Question: How would you align compensation with performance for a CSR?
Gary Elekes; Founder, EPC Training:
That’s a great question. The CSRs are responsible for booking calls, client satisfaction, the happiness side, the smile that transfers itself through the phone line. We know communication is limited because we don’t have the nonverbal, the body language side; voice intonation. So it’s a combination of things.
Call booking is the number one stat we’re looking for, so time-on-the-call would be something we’d be concerned about, but as long as the booking percentage is there that’s good. And then just in general, attendance and attitude and behavior towards core values.
I think what you do whenever you’re doing a performance-based compensation system is you look simply at: What behaviors do I want to transfer into the customer relationship? How do I want that individual to behave inside the company as part of the team? And how do I want that individual to grow from a career point of view?
So you have three basic criteria that you would look at and you would say, well, compensations and rewards systems go together. So the performance side of the pay system is: how many calls we took, how many did we book, and average time on the call. And you could say those are some pretty basic metrics, but most companies actually aren’t very good at tracking those. So you can use software to do that, but I would encourage you to make that the primary.
The second layer of that then becomes, does the CSR have a career plan? Are they taking workshops? Are they doing web-based learning? Are they completing the exercises that you want? Are they participating in the daily huddles? Are they making progress as an individual within the framework of the company?
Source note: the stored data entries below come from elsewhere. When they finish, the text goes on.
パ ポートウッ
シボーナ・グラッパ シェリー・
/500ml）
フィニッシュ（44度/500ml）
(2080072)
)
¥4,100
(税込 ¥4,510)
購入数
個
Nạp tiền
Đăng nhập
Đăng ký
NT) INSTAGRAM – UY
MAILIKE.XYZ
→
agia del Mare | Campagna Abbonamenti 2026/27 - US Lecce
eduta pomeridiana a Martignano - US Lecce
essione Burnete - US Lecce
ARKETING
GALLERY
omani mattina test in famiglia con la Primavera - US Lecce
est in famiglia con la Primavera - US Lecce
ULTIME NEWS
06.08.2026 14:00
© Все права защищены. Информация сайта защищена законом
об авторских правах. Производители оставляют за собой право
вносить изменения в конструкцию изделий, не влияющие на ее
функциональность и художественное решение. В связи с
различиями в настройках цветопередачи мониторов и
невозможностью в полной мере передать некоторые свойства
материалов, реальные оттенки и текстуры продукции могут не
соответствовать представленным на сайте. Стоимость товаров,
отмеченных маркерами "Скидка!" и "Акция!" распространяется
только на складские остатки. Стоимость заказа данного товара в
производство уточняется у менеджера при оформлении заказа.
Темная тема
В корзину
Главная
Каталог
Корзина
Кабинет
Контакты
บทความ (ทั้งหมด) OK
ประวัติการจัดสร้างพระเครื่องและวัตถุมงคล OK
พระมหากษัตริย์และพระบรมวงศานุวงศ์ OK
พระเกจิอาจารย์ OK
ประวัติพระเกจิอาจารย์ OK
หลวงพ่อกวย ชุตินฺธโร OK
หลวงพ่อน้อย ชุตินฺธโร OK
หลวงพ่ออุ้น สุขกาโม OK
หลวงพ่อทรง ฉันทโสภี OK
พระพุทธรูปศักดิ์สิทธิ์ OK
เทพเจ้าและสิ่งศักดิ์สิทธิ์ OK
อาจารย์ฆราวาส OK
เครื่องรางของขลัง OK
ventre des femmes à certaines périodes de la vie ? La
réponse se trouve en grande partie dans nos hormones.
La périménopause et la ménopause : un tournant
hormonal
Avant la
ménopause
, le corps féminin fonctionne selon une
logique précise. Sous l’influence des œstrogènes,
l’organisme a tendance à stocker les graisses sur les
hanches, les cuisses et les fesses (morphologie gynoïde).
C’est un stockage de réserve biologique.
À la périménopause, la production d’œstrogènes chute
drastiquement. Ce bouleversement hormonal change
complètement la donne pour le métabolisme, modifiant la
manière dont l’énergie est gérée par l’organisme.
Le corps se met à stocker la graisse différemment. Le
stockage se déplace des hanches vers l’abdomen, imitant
So you can tie performance-based bonuses to that. It doesn’t have to be “book a call, get a penny.” It can be, “Did they complete the career-enhancement side of training and development so they become a better team member and a better employee?” So that is a way to create a bonus based on that.
And then the final product of that is part of the team. So we’ve always set up a gross profit bonus as it relates to the departments. So as a department budget, if we have a gross profit of X, once we achieve X as a department, then we begin paying bonuses out to the individual members of the department based on “X plus.”
There’s a million different ways you can structure that, but if $500,000 gross profit dollars is the number we’re seeing in service and we hit $600,000, there’s an increment there of $100,000. So depending on the rest of the performance of the company, a business owner might say “well I need that $100,000 to offset the negatives in another department.” But I would still suggest that some part of that $100,000 should have been driven toward a beginning bonus platform that we accounted for in a 2019 budget that said that the customer service reps, the dispatching function, the whole group of people who were in the call-taking and call-making side of the equation did a great job. So we’re going to create a team bonus, because we achieved something and that’s part of that celebration of success.
And it’s further than just compensation, it’s celebrating that; it’s making sure that people see the success. It’s having a get-together and lunches and doing things that are fun and making sure that you’re pulling people out who are successful and demonstrating that you’re calling them out in front of their peers and giving them recognition, appreciation, respect in front of their group.
So I think you have a combination of things you look at there; there’s always those three layers, and that also goes to other departments that are administrative. You could discuss bookkeeping, you could talk about the management functions, and you could talk about anything that doesn’t necessarily have a direct line toward production, sales, or areas that are pretty easy to measure.
I think when we get into the administrative side you want to be mindful of the fact that you would like them to participate in the success patterns. And so gross profit dollars, based on a department budget that they contribute to, is a good way to do that in addition to their individual metrics.